Text excerpt
• • • • • • •
Japanese society accepted(still does, in some ways) a level of brutality towards each other that is shocking to most people nowadays, and that is a big part of what made them, well, them. What they did to others, they were fully capable of doing to themselves - and in some cases had done it to themselves. I recall reading that the death rate of the guards of the Bataan Death March was similar to the prisoners' one, which means the conditions faced by the prisoners, rightfully classified as inhumane, were similar to the ones the guards faced. There's also the fact the Japanese recruited "comfort women" for the US Occupation troops from their own population, using the same methods they used to recruit women in the occupied territories.

One of the reasons the Japanese changed from what they were wasn't just that they failed so hard, it was they expected - couldn't conceive anything other than - being treated the same way they had treated others, and they kind of bluescreened when they weren't.
 
Japanese society accepted(still does, in some ways) a level of brutality towards each other that is shocking to most people nowadays, and that is a big part of what made them, well, them.
The Japanese at that point were one or two generations out of feudalism. Prior to the Meiji restoration Japan was a late feudal society with age of sail technology. They were at exactly the same level of social and technological development as Columbus in the indies.
In order to modernize, the Japanese leadership deliberately provoked the Samurai class into rebelling so that they could perform a class genocide in order to ease modernization by just killing off their most conservative elements.
• • • • • • •
Data records
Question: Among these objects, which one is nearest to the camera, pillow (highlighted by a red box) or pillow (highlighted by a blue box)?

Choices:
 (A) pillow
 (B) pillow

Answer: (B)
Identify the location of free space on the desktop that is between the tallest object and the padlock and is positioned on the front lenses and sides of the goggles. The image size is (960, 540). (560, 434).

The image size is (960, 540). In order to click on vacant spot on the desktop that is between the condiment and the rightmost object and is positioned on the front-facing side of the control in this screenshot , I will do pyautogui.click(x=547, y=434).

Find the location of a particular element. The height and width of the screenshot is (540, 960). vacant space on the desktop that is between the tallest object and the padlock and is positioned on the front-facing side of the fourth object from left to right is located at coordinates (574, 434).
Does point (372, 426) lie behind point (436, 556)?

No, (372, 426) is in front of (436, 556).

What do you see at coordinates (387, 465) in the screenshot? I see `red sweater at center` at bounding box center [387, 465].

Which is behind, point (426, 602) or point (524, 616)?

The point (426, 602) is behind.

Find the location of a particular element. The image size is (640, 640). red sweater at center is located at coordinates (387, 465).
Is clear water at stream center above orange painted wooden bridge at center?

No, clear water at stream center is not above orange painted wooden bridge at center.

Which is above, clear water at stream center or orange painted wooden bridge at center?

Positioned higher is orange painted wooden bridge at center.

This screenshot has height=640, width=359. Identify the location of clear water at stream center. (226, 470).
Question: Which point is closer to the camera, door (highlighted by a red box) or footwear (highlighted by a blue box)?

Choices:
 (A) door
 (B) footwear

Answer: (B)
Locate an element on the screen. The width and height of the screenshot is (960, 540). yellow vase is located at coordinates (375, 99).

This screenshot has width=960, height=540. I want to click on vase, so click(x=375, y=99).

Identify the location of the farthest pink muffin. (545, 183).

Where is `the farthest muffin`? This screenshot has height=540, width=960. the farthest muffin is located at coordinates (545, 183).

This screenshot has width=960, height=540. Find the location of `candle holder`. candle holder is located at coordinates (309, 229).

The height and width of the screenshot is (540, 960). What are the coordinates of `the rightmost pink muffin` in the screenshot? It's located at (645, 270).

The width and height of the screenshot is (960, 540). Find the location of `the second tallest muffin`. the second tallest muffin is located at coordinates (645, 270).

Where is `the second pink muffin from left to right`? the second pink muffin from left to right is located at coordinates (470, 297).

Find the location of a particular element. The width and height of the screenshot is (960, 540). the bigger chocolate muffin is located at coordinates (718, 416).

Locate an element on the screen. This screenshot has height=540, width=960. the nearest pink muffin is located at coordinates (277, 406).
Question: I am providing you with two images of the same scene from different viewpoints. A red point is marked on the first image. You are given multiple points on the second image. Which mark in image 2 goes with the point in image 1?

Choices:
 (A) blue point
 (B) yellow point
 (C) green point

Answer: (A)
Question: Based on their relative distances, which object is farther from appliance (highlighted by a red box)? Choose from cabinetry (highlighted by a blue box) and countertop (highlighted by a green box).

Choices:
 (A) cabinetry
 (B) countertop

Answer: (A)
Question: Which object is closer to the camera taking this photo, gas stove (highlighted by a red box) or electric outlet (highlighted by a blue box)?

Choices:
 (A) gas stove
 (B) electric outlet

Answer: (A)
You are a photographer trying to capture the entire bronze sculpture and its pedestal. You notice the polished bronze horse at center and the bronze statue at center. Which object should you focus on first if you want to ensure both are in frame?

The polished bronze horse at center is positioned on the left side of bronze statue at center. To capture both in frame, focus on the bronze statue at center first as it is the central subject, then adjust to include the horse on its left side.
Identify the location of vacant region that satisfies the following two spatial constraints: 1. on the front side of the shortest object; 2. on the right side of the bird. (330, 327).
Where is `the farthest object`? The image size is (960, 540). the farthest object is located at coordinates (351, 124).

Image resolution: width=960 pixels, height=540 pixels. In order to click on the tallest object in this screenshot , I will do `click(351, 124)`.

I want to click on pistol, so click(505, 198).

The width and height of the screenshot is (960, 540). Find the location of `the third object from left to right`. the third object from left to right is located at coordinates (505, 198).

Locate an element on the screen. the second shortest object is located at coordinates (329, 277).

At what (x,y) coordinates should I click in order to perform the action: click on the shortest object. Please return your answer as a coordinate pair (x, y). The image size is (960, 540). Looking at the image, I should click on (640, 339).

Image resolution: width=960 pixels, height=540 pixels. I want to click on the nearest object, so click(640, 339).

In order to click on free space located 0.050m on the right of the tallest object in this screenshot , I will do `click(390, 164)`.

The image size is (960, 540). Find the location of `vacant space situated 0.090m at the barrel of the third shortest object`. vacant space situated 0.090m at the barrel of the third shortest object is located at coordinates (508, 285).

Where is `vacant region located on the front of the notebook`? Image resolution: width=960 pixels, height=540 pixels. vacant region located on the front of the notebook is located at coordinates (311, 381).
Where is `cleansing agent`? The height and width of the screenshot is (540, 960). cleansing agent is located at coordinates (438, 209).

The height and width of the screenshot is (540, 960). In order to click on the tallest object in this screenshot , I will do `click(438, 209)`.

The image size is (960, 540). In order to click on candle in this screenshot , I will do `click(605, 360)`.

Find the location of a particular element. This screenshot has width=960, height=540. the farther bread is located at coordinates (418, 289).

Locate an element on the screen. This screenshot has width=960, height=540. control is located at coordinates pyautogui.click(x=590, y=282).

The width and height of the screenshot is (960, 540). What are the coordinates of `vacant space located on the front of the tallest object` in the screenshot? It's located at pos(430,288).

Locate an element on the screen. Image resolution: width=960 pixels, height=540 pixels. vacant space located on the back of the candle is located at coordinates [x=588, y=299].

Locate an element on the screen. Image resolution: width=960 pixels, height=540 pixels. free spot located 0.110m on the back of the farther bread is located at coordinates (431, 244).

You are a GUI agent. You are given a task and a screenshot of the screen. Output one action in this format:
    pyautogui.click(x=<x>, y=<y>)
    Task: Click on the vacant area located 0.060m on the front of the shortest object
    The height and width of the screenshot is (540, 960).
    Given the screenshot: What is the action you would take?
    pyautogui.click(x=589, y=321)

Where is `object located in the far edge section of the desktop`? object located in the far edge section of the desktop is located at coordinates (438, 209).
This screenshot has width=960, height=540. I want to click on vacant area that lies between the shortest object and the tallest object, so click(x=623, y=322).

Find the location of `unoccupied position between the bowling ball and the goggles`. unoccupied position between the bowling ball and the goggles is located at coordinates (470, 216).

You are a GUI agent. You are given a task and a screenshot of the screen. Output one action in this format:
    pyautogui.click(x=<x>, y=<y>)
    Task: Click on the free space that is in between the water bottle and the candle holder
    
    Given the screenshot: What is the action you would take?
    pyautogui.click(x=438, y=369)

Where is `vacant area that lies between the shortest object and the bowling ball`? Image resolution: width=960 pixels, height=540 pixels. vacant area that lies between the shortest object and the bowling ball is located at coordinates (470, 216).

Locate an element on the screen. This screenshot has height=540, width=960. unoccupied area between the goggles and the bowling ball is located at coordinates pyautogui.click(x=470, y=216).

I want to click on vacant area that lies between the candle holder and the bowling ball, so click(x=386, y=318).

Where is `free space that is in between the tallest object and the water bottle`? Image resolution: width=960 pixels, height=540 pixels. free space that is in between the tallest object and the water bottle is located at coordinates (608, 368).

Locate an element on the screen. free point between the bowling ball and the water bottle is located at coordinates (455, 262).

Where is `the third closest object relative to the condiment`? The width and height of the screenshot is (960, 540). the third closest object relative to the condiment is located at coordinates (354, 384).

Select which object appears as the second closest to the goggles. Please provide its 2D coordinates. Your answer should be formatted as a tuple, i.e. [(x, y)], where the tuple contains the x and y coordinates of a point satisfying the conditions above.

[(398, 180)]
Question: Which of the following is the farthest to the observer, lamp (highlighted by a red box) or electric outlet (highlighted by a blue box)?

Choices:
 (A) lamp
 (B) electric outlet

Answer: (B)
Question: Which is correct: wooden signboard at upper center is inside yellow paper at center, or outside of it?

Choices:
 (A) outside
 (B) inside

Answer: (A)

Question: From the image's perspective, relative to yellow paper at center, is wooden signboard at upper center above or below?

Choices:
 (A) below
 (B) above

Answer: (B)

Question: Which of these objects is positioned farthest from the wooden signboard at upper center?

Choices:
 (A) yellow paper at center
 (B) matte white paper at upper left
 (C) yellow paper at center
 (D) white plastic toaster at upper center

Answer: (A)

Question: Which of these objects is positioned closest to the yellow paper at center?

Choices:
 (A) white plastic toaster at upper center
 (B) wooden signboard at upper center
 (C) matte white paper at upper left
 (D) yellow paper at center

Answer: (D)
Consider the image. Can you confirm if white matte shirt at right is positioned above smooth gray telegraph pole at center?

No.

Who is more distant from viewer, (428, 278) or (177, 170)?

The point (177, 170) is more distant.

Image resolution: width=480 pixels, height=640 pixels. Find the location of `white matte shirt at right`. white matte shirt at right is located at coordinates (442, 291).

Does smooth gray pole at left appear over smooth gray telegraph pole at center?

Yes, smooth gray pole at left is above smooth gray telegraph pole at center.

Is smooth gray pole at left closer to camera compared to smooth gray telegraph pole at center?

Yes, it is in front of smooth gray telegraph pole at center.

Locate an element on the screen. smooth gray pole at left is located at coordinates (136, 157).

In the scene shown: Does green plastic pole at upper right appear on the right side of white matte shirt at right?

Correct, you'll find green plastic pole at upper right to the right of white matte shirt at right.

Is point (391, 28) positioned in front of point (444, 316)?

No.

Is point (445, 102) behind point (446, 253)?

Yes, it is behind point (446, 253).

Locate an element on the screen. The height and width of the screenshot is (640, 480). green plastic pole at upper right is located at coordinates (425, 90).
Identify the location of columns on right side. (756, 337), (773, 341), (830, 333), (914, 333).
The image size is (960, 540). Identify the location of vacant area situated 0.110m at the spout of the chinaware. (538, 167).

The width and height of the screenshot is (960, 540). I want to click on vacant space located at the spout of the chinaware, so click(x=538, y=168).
• • • • • • •
Task statement
Please return the passage of the text on Japanese society from "One of the reasons" to "in the indies.", copied word for word. The material comes from a different source than the text on Japanese society.

Final answer
One of the reasons the Japanese changed from what they were wasn't just that they failed so hard, it was they expected - couldn't conceive anything other than - being treated the same way they had treated others, and they kind of bluescreened when they weren't.
 
Japanese society accepted(still does, in some ways) a level of brutality towards each other that is shocking to most people nowadays, and that is a big part of what made them, well, them.
The Japanese at that point were one or two generations out of feudalism. Prior to the Meiji restoration Japan was a late feudal society with age of sail technology. They were at exactly the same level of social and technological development as Columbus in the indies.